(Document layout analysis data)
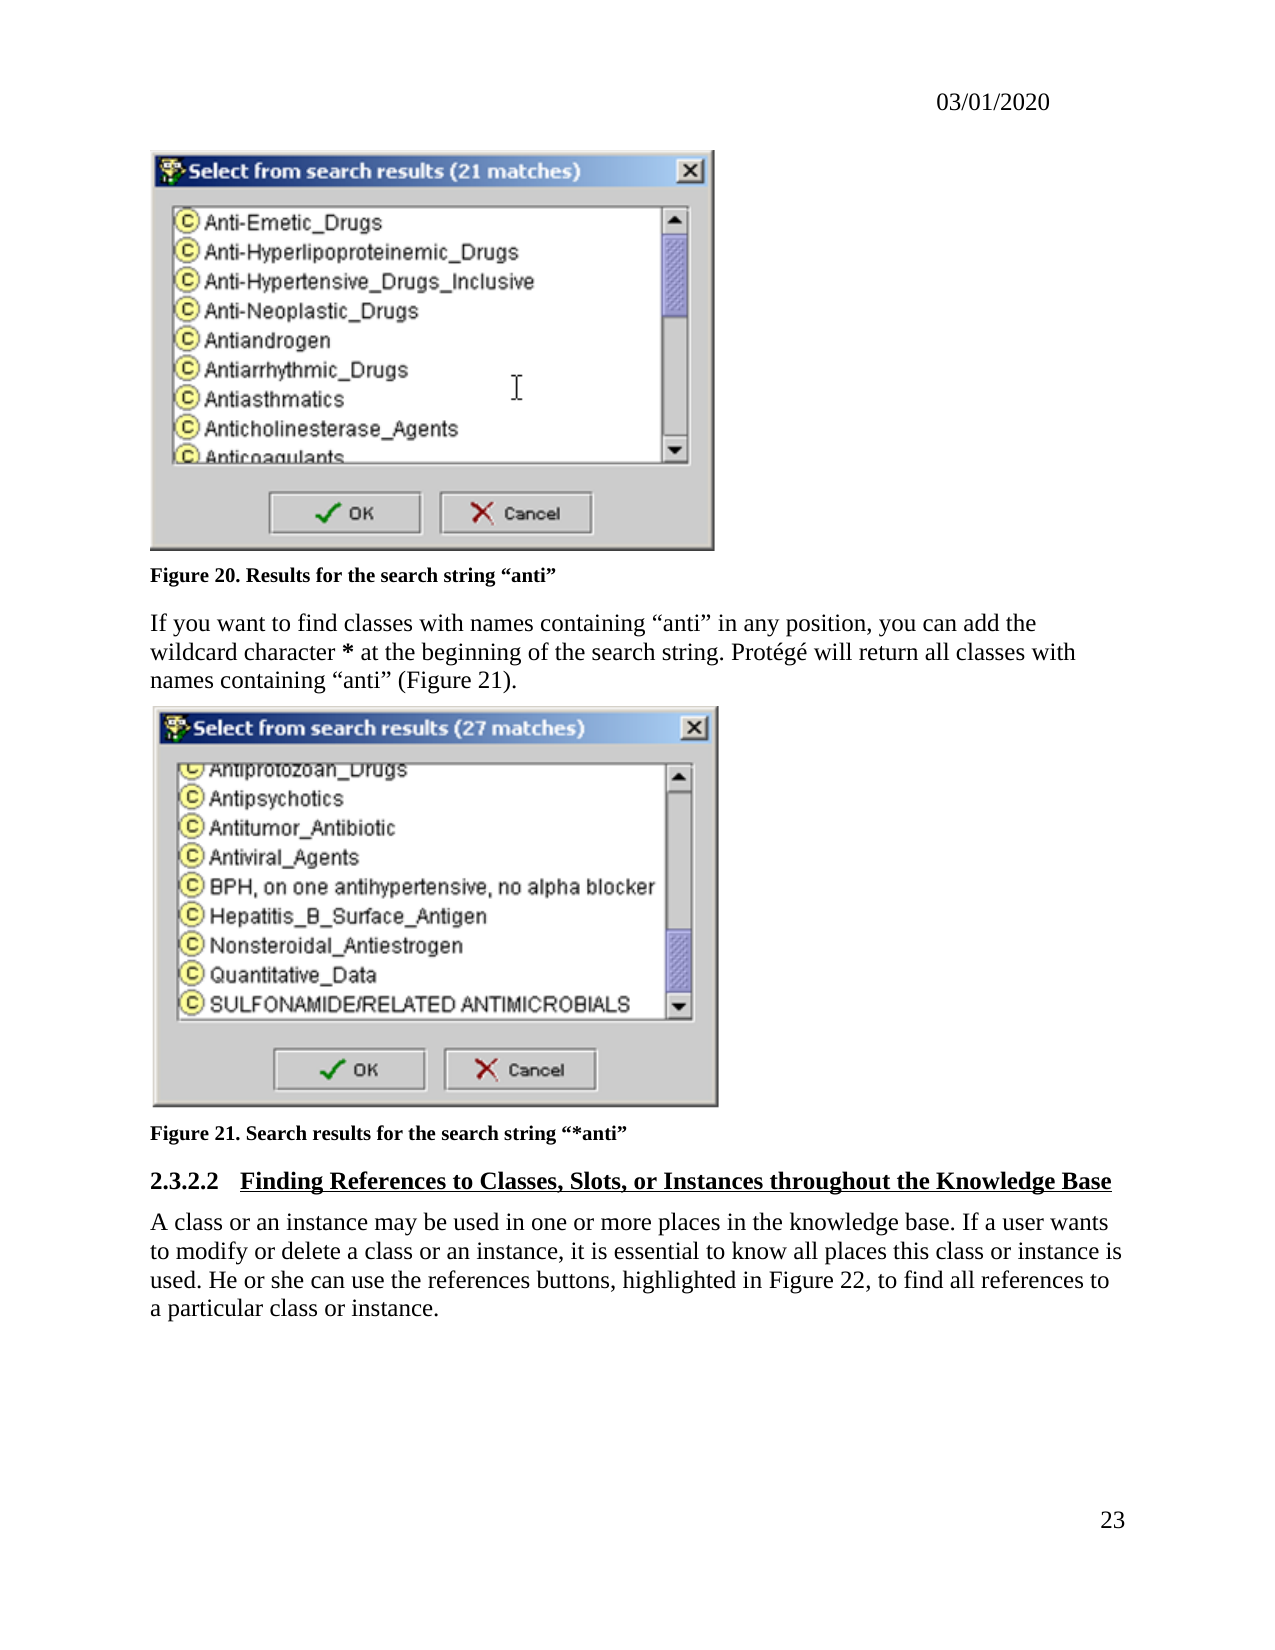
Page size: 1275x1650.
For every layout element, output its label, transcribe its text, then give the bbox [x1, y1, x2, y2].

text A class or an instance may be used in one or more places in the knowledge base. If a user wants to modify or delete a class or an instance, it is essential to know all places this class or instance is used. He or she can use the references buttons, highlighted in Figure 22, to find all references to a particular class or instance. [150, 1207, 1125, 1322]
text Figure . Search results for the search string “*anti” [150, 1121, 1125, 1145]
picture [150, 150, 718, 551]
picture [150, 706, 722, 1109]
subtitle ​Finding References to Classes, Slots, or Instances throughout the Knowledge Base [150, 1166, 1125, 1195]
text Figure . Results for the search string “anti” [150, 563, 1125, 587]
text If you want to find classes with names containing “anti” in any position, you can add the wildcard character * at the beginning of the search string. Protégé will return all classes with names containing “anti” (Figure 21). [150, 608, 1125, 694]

**BRIEF**
Write out all of the data above exactly, without any of its pictures.

**RESULT FOR THIS TASK**
Page size: 1275x1650.
For every layout element, output its label, transcribe its text, then give the bbox [x1, y1, x2, y2].

text A class or an instance may be used in one or more places in the knowledge base. If a user wants to modify or delete a class or an instance, it is essential to know all places this class or instance is used. He or she can use the references buttons, highlighted in Figure 22, to find all references to a particular class or instance. [150, 1207, 1125, 1322]
text Figure . Search results for the search string “*anti” [150, 1121, 1125, 1145]
picture [150, 150, 718, 551]
picture [150, 706, 722, 1109]
subtitle ​Finding References to Classes, Slots, or Instances throughout the Knowledge Base [150, 1166, 1125, 1195]
text Figure . Results for the search string “anti” [150, 563, 1125, 587]
text If you want to find classes with names containing “anti” in any position, you can add the wildcard character * at the beginning of the search string. Protégé will return all classes with names containing “anti” (Figure 21). [150, 608, 1125, 694]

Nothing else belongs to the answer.